SI Joint Pain Treatment And Prevention

Most people obtain relief with non-surgical treatment, according to Dr. Propst. One or more of these treatments may help:

  • Rest and reduction of activity that worsens pain 
  • Prescription or over-the-counter pain and anti-inflammatory medicines 
  • Cold packs or heat packs applied to lower back or upper buttocks (avoid heat until acute phase of pain subsides)
  • Stretching, yoga, and other exercises to improve flexibility and strength
  • Physical therapy to help relieve pain and strengthen muscles around the SI joint 
  • Low-impact aerobic exercise to help increase blood flow to the SI joint and stimulate healing
  • An SI joint belt or lumbar brace to help stabilize a joint that’s too loose
  • Medication injections to help relieve chronic pain and inflammation 
  • Additional therapies such as massage, acupuncture, and chiropractic manipulations (for fixed joints) also may help.
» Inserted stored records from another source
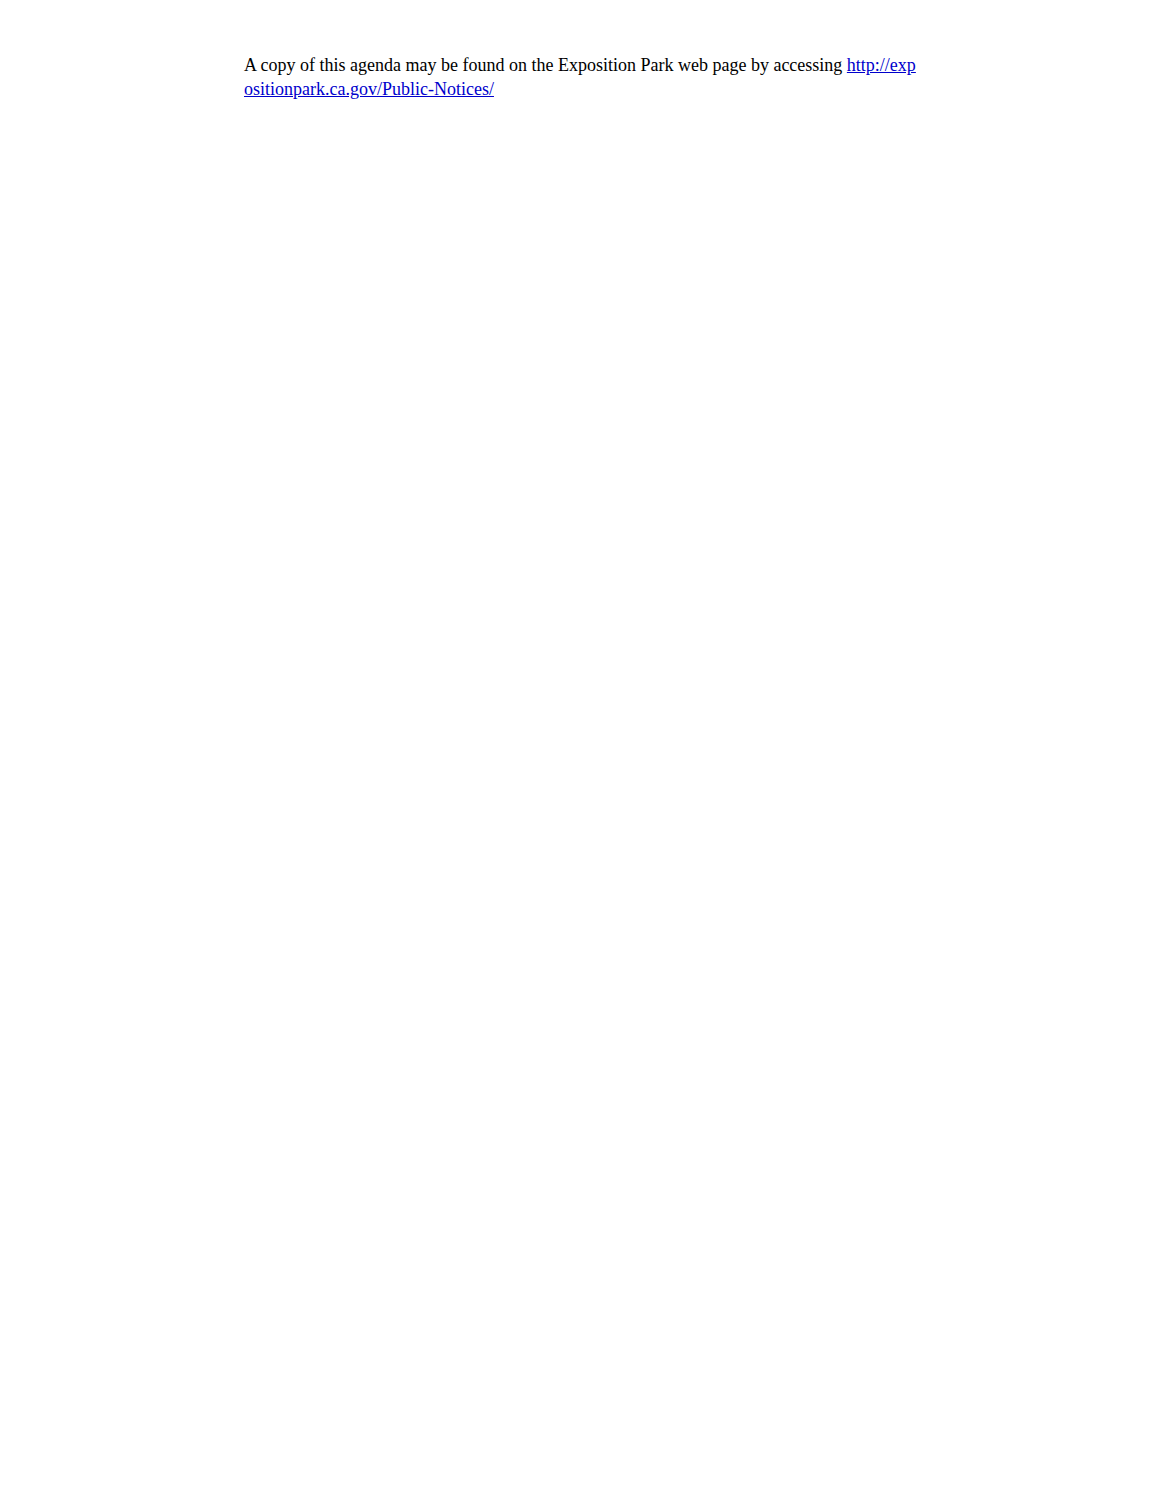A copy of this agenda may be found on the Exposition Park web page by accessing http://expositionpark.ca.gov/Public-Notices/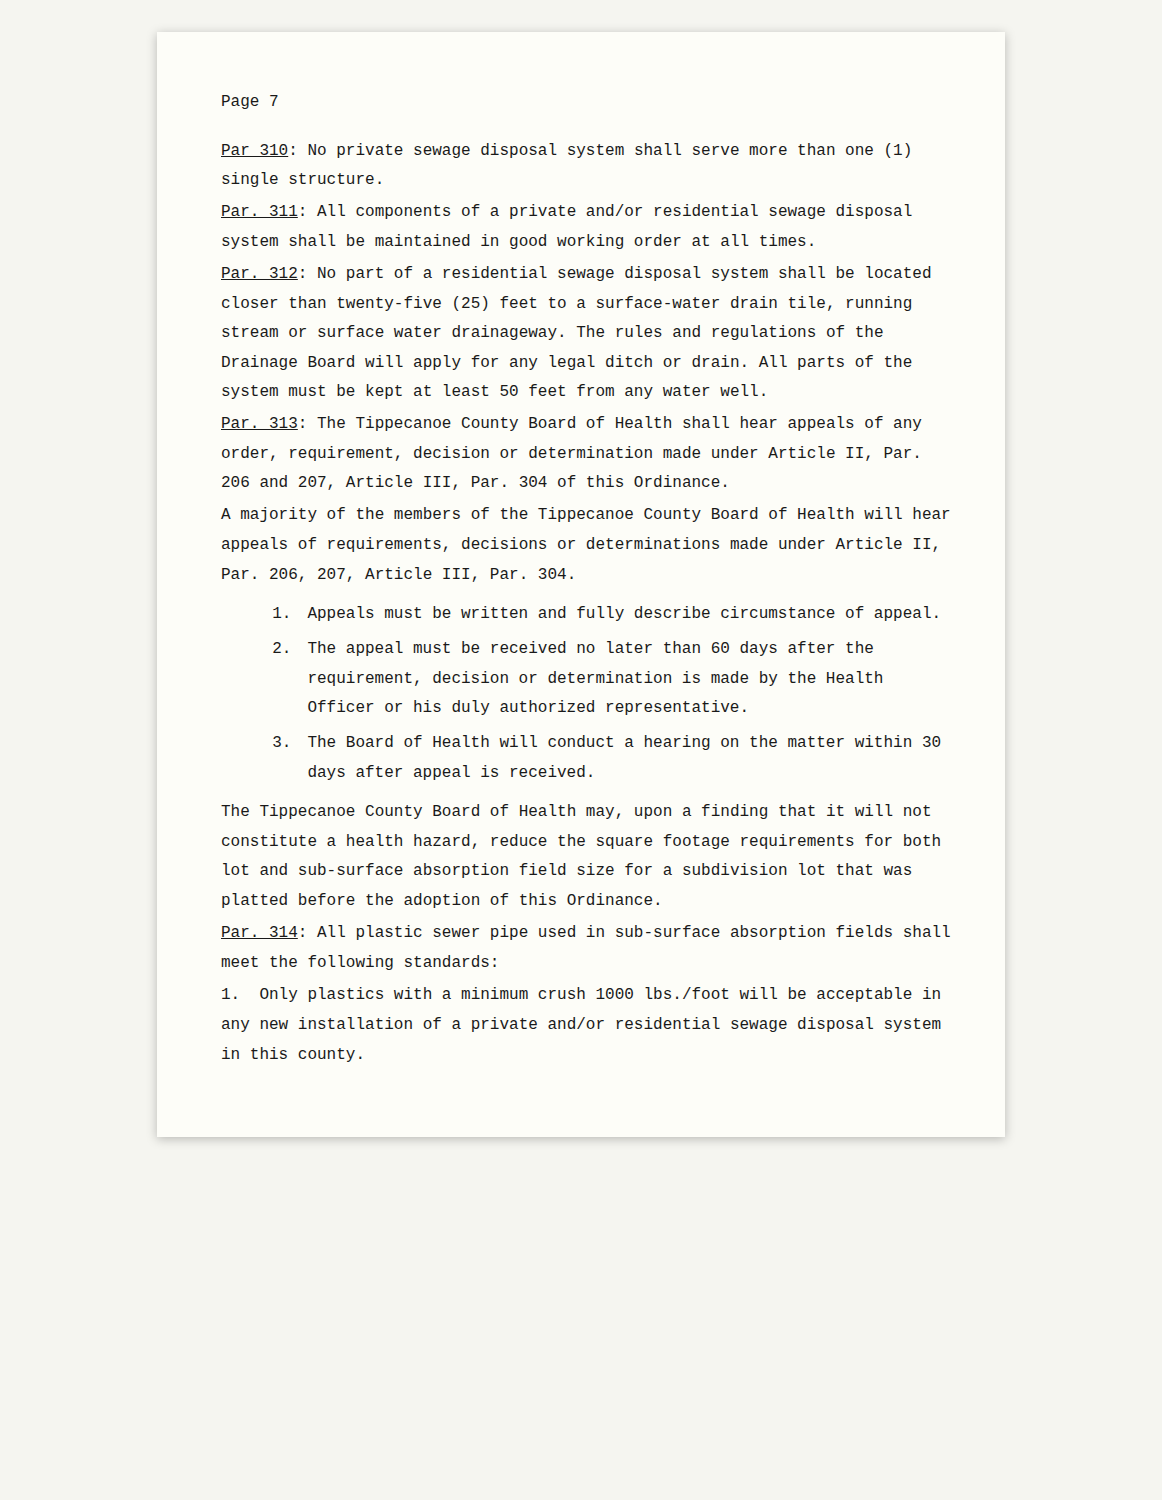Page 7
Par 310: No private sewage disposal system shall serve more than one (1) single structure.
Par. 311: All components of a private and/or residential sewage disposal system shall be maintained in good working order at all times.
Par. 312: No part of a residential sewage disposal system shall be located closer than twenty-five (25) feet to a surface-water drain tile, running stream or surface water drainageway. The rules and regulations of the Drainage Board will apply for any legal ditch or drain. All parts of the system must be kept at least 50 feet from any water well.
Par. 313: The Tippecanoe County Board of Health shall hear appeals of any order, requirement, decision or determination made under Article II, Par. 206 and 207, Article III, Par. 304 of this Ordinance.
A majority of the members of the Tippecanoe County Board of Health will hear appeals of requirements, decisions or determinations made under Article II, Par. 206, 207, Article III, Par. 304.
Appeals must be written and fully describe circumstance of appeal.
The appeal must be received no later than 60 days after the requirement, decision or determination is made by the Health Officer or his duly authorized representative.
The Board of Health will conduct a hearing on the matter within 30 days after appeal is received.
The Tippecanoe County Board of Health may, upon a finding that it will not constitute a health hazard, reduce the square footage requirements for both lot and sub-surface absorption field size for a subdivision lot that was platted before the adoption of this Ordinance.
Par. 314: All plastic sewer pipe used in sub-surface absorption fields shall meet the following standards:
1. Only plastics with a minimum crush 1000 lbs./foot will be acceptable in any new installation of a private and/or residential sewage disposal system in this county.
“If we’re certain the pain is coming from the sacroiliac joint, we can do a sacroiliac joint fusion, which is a minimally invasive, outpatient procedure,” says Dr. Propst. “This often provides relief.” 

Treatment is highly individualized. What works for you may not work for someone else. Keep your doctor involved as your back pain issues change or progress. And always consult your doctor regarding use of pain and anti-inflammatory medications, which can cause organ damage with long-term use.

You may want to seek a pain intervention specialist who offers radiofrequency ablation if you’re struggling to manage pain issues. 

Preventing SI joint pain starts with understanding what aggravates your SI joint. Dr. Propst advises a slower pace with such activities. 

“When spring comes, don’t go out and garden for five hours,” he says. “When shoveling snow, don’t go from zero to 60 right away, and break up the activity into multiple rounds if possible.” He says to also take breaks from prolonged sitting.